## Writer: Zhenjian(Tom) Wang on 08/13/2021

## Overview
Many college students, like me, want to buy a car so that we can travel around. However, since we have a limited amount of money, we want to find a non-expensive car that does not depreciate much to save our money. This project analyzes the top ten non-expensive cars that have the lowest depreciation rate. 

## Data and Model
data citation: we use the used cars dataset that can be downloaded from https://www.kaggle.com/austinreese/craigslist-carstrucks-data. This dataset keeps updating and it shows the most recent used car data from different car dealer websites. 

In [None]:
import pandas as pd
import numpy as np

dataframe_original = pd.read_csv('../input/craigslist-carstrucks-data/vehicles.csv')
dataframe_original.head(5)
dataframe_original.info()




The dataframe has 26 columns and we only need the price, year, manufacturer, model of the cars.

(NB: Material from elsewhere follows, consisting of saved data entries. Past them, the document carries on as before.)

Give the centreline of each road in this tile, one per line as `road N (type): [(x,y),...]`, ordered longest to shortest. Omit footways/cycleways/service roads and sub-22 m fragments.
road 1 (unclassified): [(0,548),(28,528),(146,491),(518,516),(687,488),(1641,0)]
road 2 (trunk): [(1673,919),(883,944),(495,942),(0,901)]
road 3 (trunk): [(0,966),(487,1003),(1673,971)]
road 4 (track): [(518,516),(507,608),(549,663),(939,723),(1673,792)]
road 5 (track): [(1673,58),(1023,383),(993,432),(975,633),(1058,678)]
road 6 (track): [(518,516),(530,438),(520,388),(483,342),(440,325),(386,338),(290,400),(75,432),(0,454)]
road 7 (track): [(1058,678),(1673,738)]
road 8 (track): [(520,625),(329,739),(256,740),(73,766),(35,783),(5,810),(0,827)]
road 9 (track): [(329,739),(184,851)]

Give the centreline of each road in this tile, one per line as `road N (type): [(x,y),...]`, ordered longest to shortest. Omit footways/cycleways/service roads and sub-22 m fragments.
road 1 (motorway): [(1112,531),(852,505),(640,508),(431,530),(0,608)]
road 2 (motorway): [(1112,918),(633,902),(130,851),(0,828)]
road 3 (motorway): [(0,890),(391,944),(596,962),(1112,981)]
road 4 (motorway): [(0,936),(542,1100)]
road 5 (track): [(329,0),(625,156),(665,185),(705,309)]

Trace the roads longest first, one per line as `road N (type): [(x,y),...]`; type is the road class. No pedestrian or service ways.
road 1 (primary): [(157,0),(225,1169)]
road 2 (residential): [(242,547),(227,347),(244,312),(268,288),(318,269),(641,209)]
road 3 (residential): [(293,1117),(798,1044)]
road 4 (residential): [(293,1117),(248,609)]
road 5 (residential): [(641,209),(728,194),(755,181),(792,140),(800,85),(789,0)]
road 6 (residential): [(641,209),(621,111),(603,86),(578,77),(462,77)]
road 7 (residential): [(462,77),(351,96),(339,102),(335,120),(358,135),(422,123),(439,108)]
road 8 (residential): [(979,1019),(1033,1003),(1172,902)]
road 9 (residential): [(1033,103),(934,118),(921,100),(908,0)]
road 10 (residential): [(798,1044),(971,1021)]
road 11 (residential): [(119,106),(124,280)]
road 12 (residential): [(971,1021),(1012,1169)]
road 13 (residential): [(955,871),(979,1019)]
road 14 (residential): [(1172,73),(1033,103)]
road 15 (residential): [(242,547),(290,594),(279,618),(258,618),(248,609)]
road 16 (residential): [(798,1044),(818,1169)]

## Data Selection and Cleaning
To clean up the dataset, we are going to choose only the columns we need and drop all the na values.


In [None]:
df = dataframe_original[['price','year','manufacturer','model','condition']].dropna()
print(df.size)
print(df.head(10))

To avoid any duplicate model names that are actually from a different manufacturer, we change the model name to be the combination of manufacturer name and model name.

In [None]:
new_model_name = df["manufacturer"] + df["model"]
df["model"] = new_model_name

Now we can take a look at our dataset. We have 1198390 rows of data, and we have the price, year, manufacturer, model
and condition of the cars for our columns. The next step is to exclude cars that are in bad conditions. As a consumer, 
we do not want to buy cars in bad condition because that will cost us a lot of extra money to fix it. 

In [None]:
print(df.groupby('condition').size())

As we can see, there are 532 cars in our dataframe that has the "salvage" title, meaning that it has been damaged before and the is declared a total loss by the insurance company. we definitely want to exclude that from our dataset. And we want to exclude "fair" from our dataset, too, because most sellers have a tendency to prettify their car's condition so that they could sell it in a higher price. A car that has fair condition usually indicates that the condition is bad.

Besides, we are only choosing cars that are newer than 2015 and more than 10000 dollars and less than 50000 because the cars that are too old do not have a normal depreciation rate and non-expensive cars usually cost between 10000 to 50000 dollars.

In [None]:
df = df[df.condition != "salvage"]
df = df[df.condition != "fair"]
df = df[df.year >= 2015.0]
df = df[df["price"].between(10000, 50000)]
print(df.head(10))
print(df.size)


The mean of the price of different models:

In [None]:
man_model_df = df.groupby(["manufacturer", "model","year"]).mean()
print(man_model_df)

The range of years:

In [None]:
print(df.sort_values(by = ["year"], ascending=False))
# we could see that the latest year is 2022

We want to keep the models that have more than 1 data because we cannot calculate the depreciation rate based on single data. We also delete all the rows that have car from a single year for the same reason. 

In [None]:
df = df[df.duplicated(subset=["model"], keep=False)]
group_by_data = df.groupby(["model","year"], as_index=False).mean()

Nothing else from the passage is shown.